To do. For each record below, give an exact transcription.

Saved entries:

━━━

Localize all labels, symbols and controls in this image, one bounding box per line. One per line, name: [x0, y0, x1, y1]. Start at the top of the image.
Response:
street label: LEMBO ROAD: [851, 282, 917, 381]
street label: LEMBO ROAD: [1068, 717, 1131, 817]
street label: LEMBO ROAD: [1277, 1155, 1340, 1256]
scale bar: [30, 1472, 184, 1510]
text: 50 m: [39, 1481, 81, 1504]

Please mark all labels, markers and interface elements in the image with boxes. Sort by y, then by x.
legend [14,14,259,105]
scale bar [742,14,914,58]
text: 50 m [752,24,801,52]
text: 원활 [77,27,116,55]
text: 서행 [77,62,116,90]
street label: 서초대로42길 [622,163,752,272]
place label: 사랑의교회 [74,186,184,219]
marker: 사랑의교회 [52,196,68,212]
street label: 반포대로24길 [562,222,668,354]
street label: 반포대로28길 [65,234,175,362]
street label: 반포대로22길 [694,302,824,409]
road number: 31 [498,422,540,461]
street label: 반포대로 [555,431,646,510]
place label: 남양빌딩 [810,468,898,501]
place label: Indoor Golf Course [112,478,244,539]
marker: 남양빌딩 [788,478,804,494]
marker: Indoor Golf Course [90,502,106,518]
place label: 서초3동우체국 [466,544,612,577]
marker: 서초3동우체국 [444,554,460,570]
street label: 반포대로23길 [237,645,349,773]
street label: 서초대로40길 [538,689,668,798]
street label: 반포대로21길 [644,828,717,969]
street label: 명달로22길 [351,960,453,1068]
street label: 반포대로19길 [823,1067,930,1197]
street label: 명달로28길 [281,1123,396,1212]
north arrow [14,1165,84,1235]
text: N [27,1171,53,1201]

━━━

Expected answer.
Localize all labels, symbols and controls in this image, one bounding box per line. One per line, name: [x0, y0, x1, y1]. Start at the top of the image.
Response:
street label: LEMBO ROAD: [851, 282, 917, 381]
street label: LEMBO ROAD: [1068, 717, 1131, 817]
street label: LEMBO ROAD: [1277, 1155, 1340, 1256]
scale bar: [30, 1472, 184, 1510]
text: 50 m: [39, 1481, 81, 1504]

Please mark all labels, markers and interface elements in the image with boxes. Sort by y, then by x.
legend [14,14,259,105]
scale bar [742,14,914,58]
text: 50 m [752,24,801,52]
text: 원활 [77,27,116,55]
text: 서행 [77,62,116,90]
street label: 서초대로42길 [622,163,752,272]
place label: 사랑의교회 [74,186,184,219]
marker: 사랑의교회 [52,196,68,212]
street label: 반포대로24길 [562,222,668,354]
street label: 반포대로28길 [65,234,175,362]
street label: 반포대로22길 [694,302,824,409]
road number: 31 [498,422,540,461]
street label: 반포대로 [555,431,646,510]
place label: 남양빌딩 [810,468,898,501]
place label: Indoor Golf Course [112,478,244,539]
marker: 남양빌딩 [788,478,804,494]
marker: Indoor Golf Course [90,502,106,518]
place label: 서초3동우체국 [466,544,612,577]
marker: 서초3동우체국 [444,554,460,570]
street label: 반포대로23길 [237,645,349,773]
street label: 서초대로40길 [538,689,668,798]
street label: 반포대로21길 [644,828,717,969]
street label: 명달로22길 [351,960,453,1068]
street label: 반포대로19길 [823,1067,930,1197]
street label: 명달로28길 [281,1123,396,1212]
north arrow [14,1165,84,1235]
text: N [27,1171,53,1201]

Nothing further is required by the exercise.